Managing Your Mortgage for Financial Independence

by | Dec 13, 2010 | Cash Flow, Weekly Column

One of the keys to financial independence is affordable housing, whether you choose to buy a house or rent. However, if you have a mortgage, Iin many cases, you can increase your net worth or gain valuable financial breathing room by paying off or refinancing your mortgage. But although you may find the financial freedom a paid-off mortgage will provide attractive, it may not always be the best choice. Some people may prefer gaining financial freedom through investing in the stock market or in rental properties to obtain sources of passive income, and leave worrying about paying of their mortgage for the long term. Here are some points to consider before deciding to do either one.

Paying Off the Mortgage

If you’re younger than 40, funding your retirement probably comes first. Put your investment dollars into 401(k) plans and IRAs before you start paying off your house.

The mortgage interest tax deduction is an emotional rather than a financial reason to keep a house payment. The deduction is only a percentage of the total you pay out, so its relatively small benefit is far outweighed by the larger benefit of not having a payment.

For homeowners over 50, focus on paying off the mortgage. In some cases, it might even make sense to do so by taking money out of your investment portfolio. If, for example, part of your portfolio is in a money market account earning around 1%, and you’re paying 5% on your mortgage, it’s a no-brainer to pay off the mortgage. Then you can make monthly “mortgage” payment back into your investments.

It’s usually not a good idea to pay off the mortgage by taking money out of a 401k or IRA, unless you are over age 59.5, are in a very low tax bracket, and have a low mortgage balance. Otherwise, you may be better off to keep the mortgage rather than pay the taxes and penalties on the withdrawal.

I am biased toward having a paid-for home at retirement, because it allows you to live more comfortably on a smaller income. However, this is an individual decision that really comes down to how you will sleep at night. For many retirees, the increased cash flow and security of living in a paid-off house are worthwhile. Others may prefer to make house payments and leave their investment funds untouched.


Refinancing your house at a lower interest rate won’t automatically save money. There’s always a cost to refinancing. Compare the total remaining interest you will pay on the current loan with the total interest you will pay on the new loan, plus the closing costs. Comparison shop among at least three lenders to get the best interest rates and lowest refinancing costs.

If you have a short-term mortgage, so much of your payment is already going to principal that refinancing probably doesn’t make sense. The same is true if you have less than about five years left to pay. If you plan to sell the house soon, you need to compare the interest savings and associated refinancing costs for the years until you expect to sell rather than for the remaining life of the loan.

Know your reason for refinancing. Is it to save money on interest or to lower your payments? If refinancing extends the loan period, you could end up paying more total interest even with a lower rate. That might be a good choice if you’re having trouble making payments and the longer term could help you stay in the house.

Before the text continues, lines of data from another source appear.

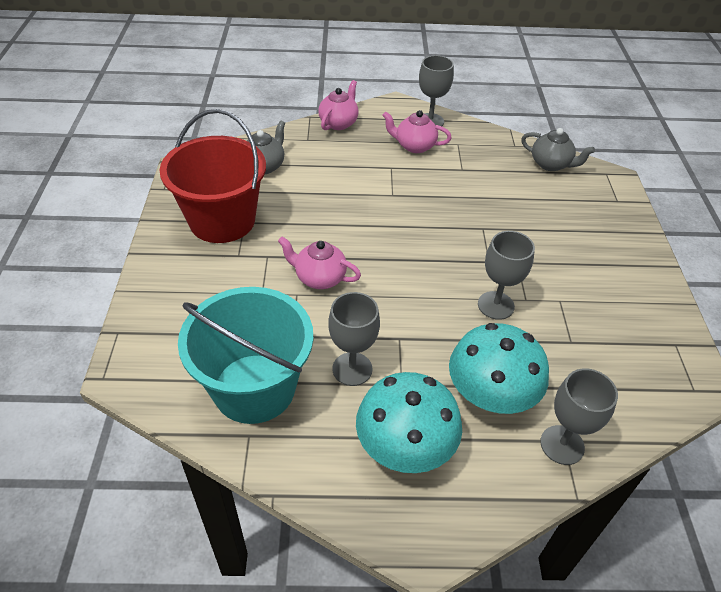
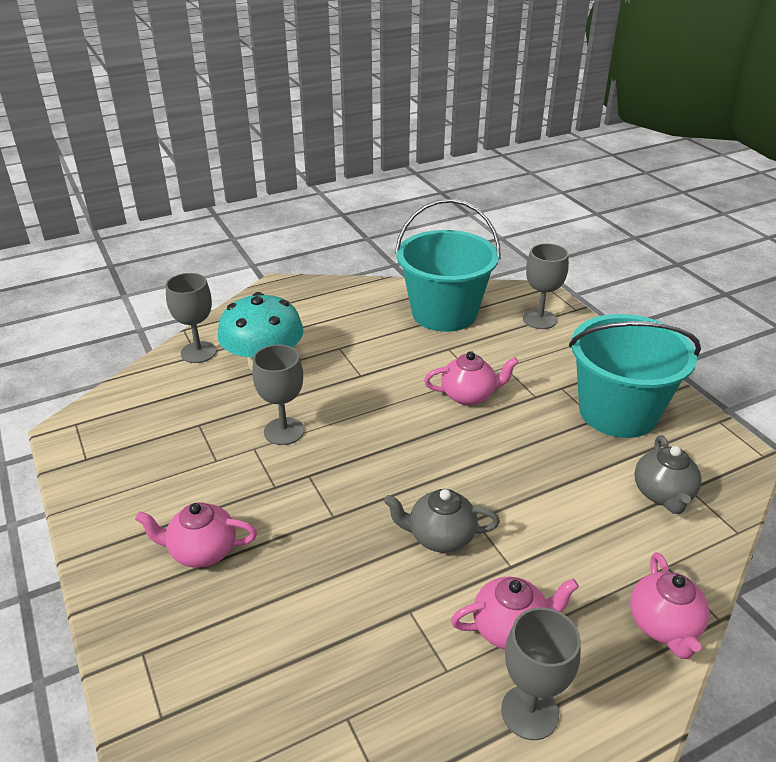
camera: 155 degrees right, 10 degrees down
red bucket [160,109,266,243] -> turquoise bucket [569,314,701,438]
grey goblet [328,292,380,386] -> grey goblet moved to [523,243,569,329]
turquoise mushroom [356,372,462,473] -> none
grey teapot [521,128,595,171] -> grey teapot moved to [384,489,500,553]
none -> pink teapot [135,502,257,568]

If you can refinance for a longer term at little or no increase in the total cost, then go for the longer term. The lower payment gives you more flexibility in case of a job loss or other crisis, and you can always choose to prepay to save money.

Make Your Own Best Choice

There is no hard and fast rule about when it’s best to pay off or refinance your mortgage. The bottom line is to make the choice that will help you live more comfortably, both emotionally and financially, in your own home.